→ **What to work on**:
Copy without pictures. Please restate each line of the listing exactly.

[Task material]

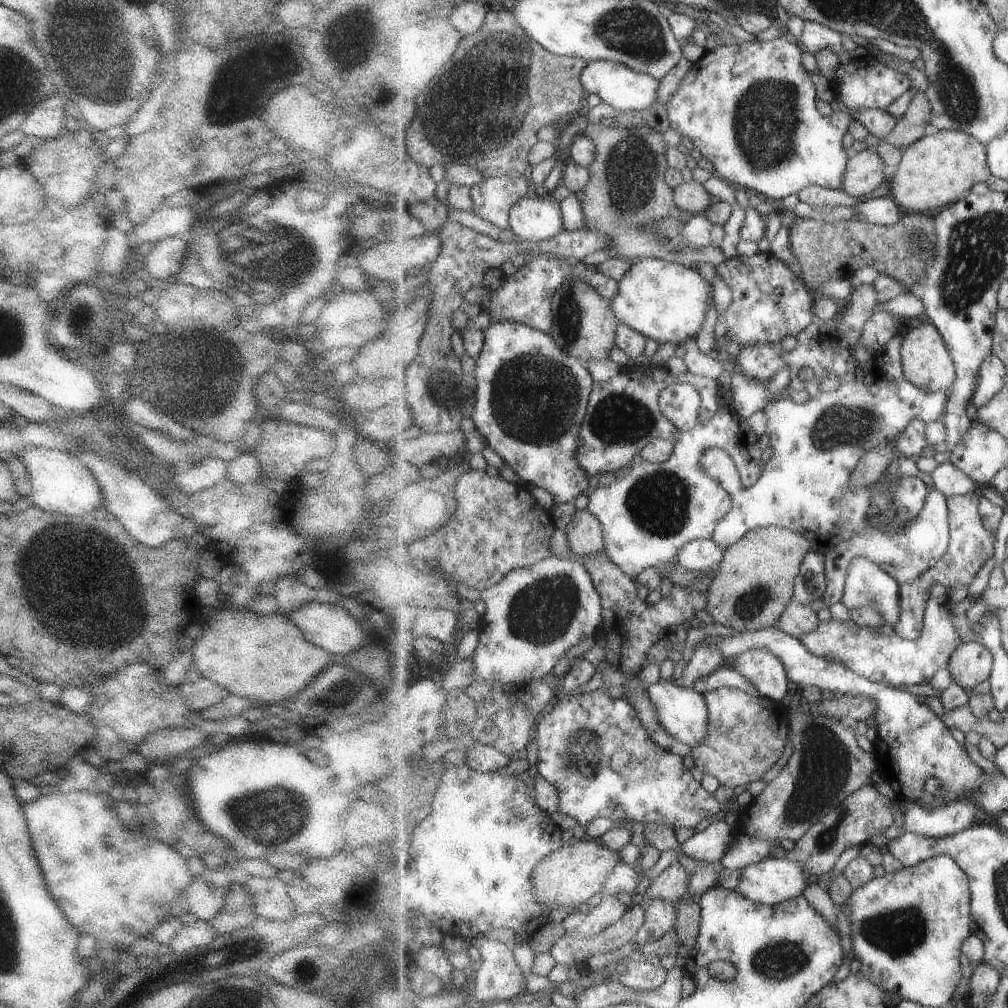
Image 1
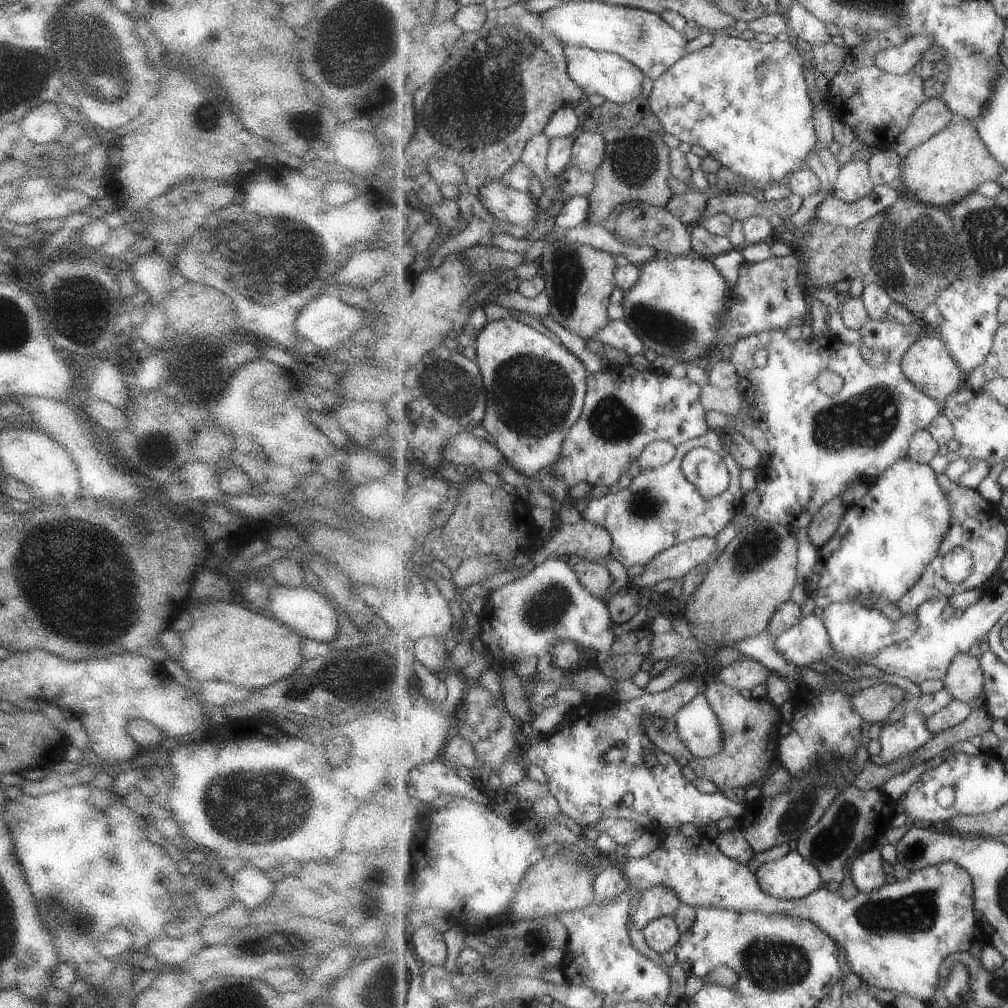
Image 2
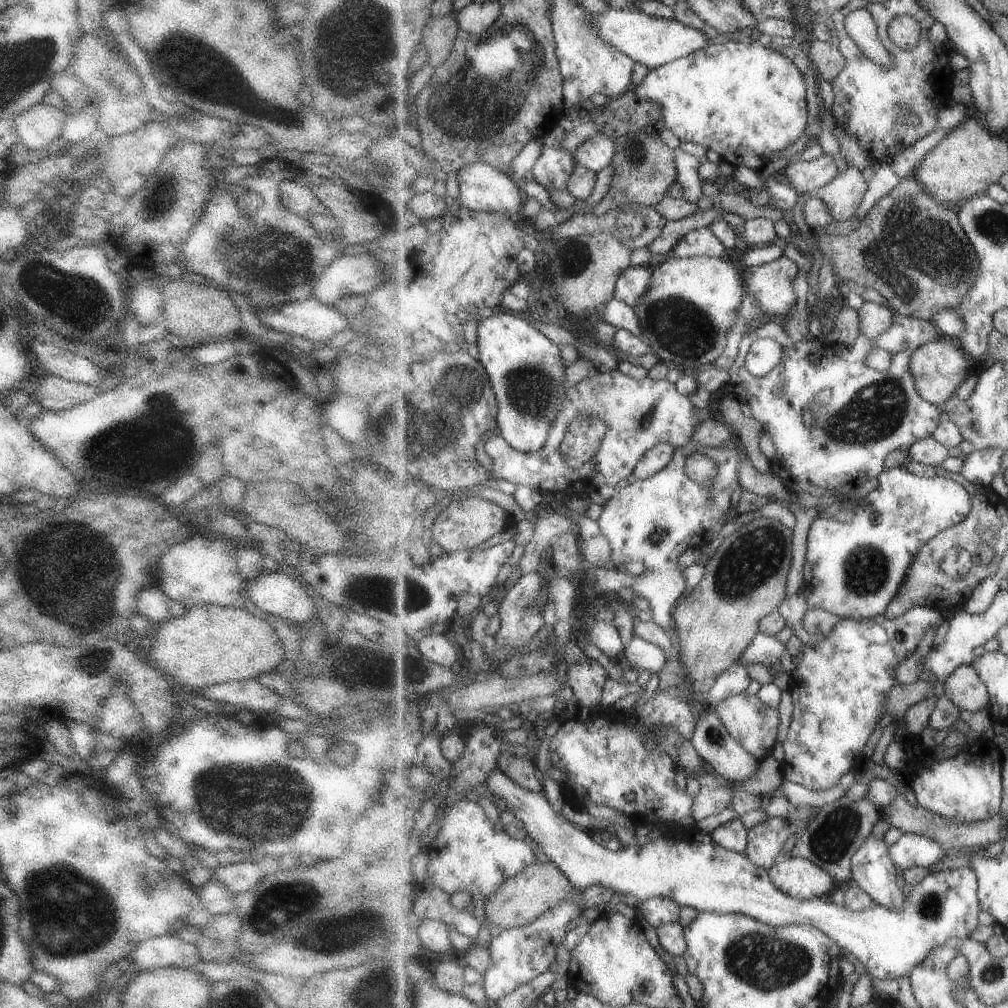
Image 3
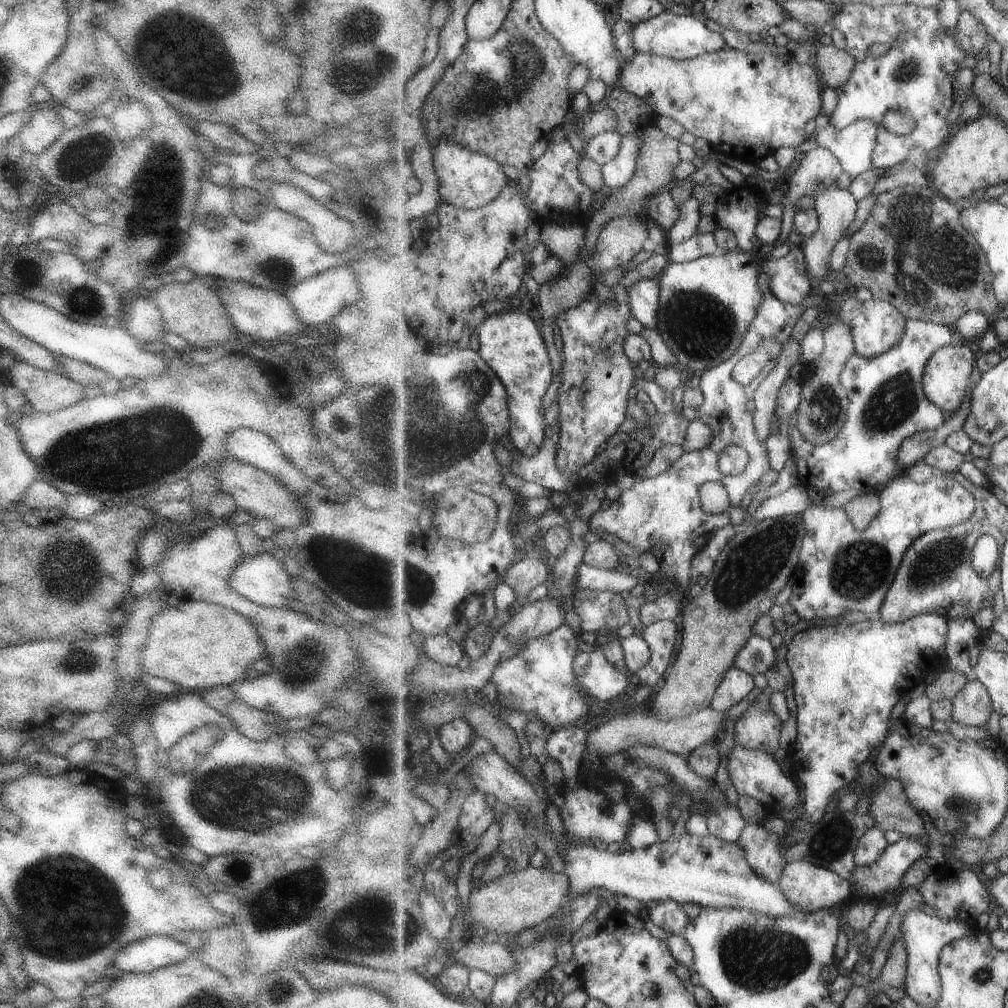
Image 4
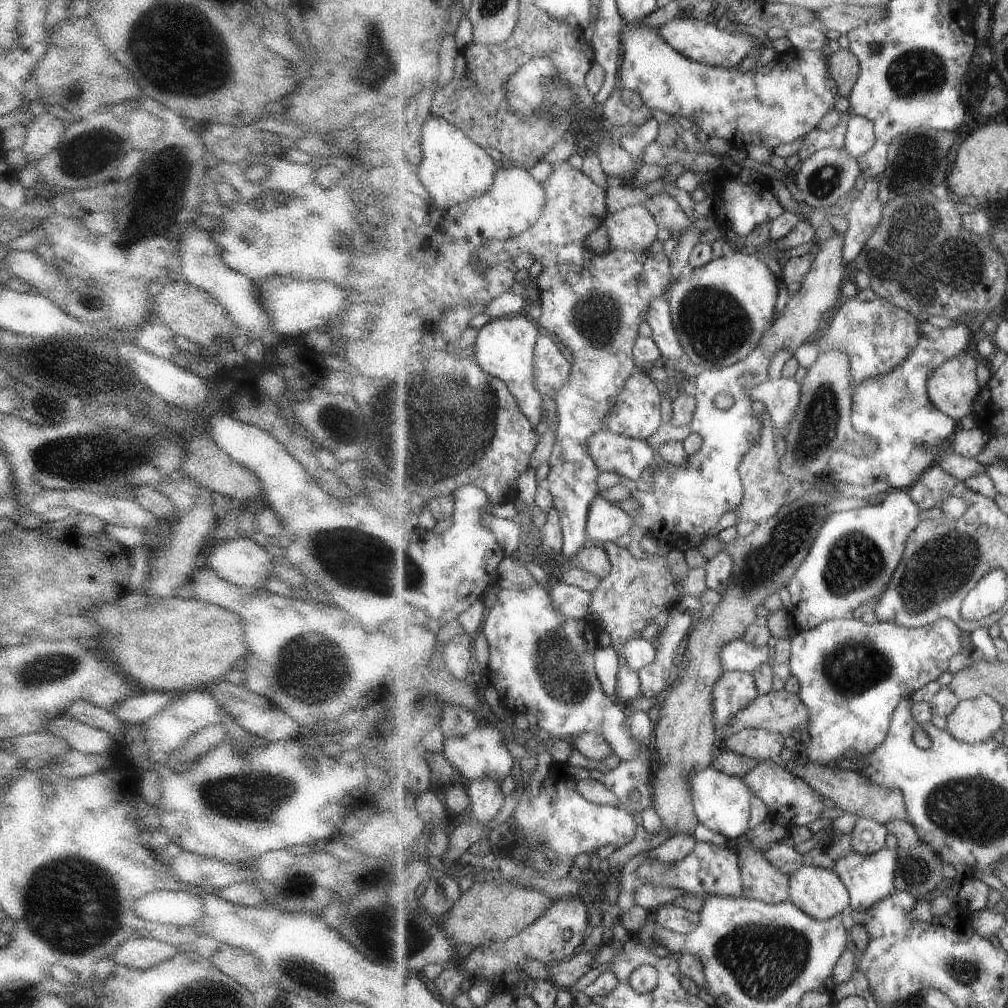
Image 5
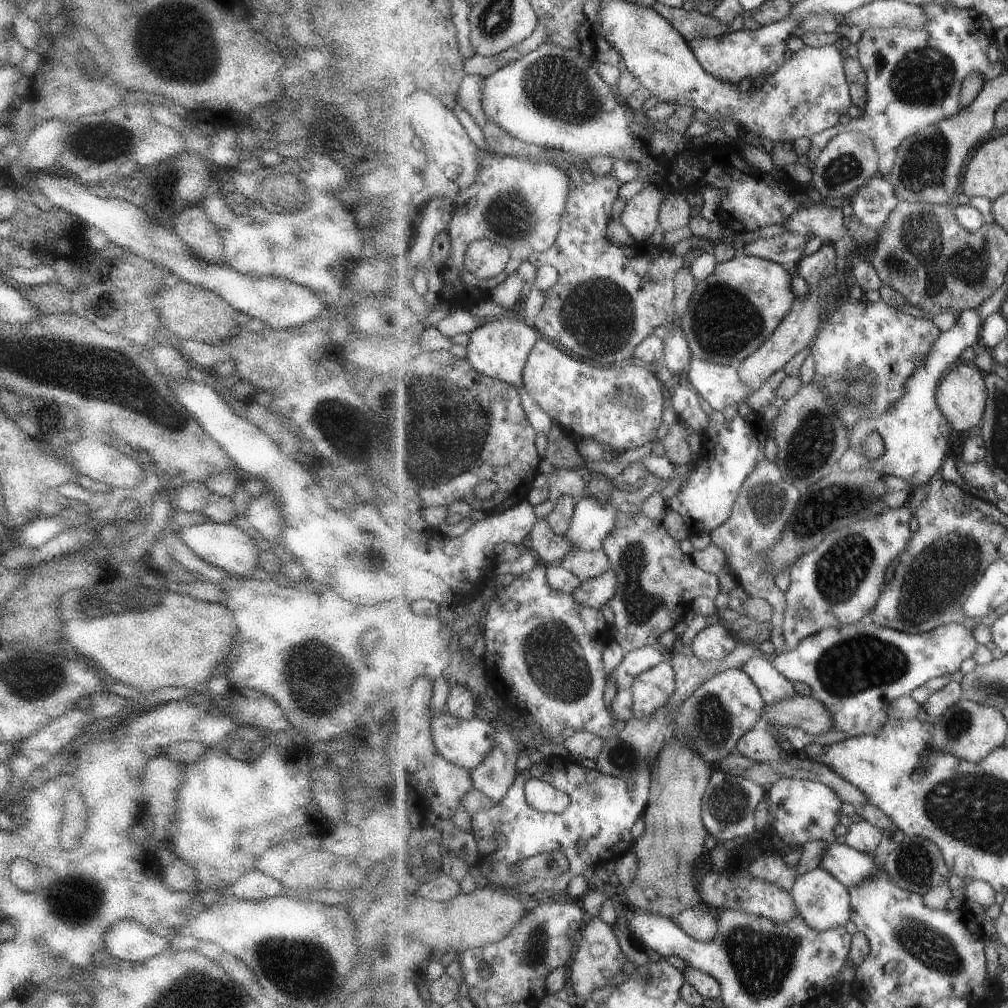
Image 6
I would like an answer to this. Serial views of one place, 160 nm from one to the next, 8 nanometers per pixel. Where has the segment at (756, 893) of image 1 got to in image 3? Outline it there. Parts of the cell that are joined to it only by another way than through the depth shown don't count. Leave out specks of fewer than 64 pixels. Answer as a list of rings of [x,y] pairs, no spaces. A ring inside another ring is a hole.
[[[789,856],[768,870],[773,884],[785,894],[806,901],[817,897],[830,897],[844,885],[816,863],[803,857]]]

[/Task material]

→ **Output for this task**:
Image 1
Image 2
Image 3
Image 4
Image 5
Image 6
I would like an answer to this. Serial views of one place, 160 nm from one to the next, 8 nanometers per pixel. Where has the segment at (756, 893) of image 1 got to in image 3? Outline it there. Parts of the cell that are joined to it only by another way than through the depth shown don't count. Leave out specks of fewer than 64 pixels. Answer as a list of rings of [x,y] pairs, no spaces. A ring inside another ring is a hole.
[[[789,856],[768,870],[773,884],[785,894],[806,901],[817,897],[830,897],[844,885],[816,863],[803,857]]]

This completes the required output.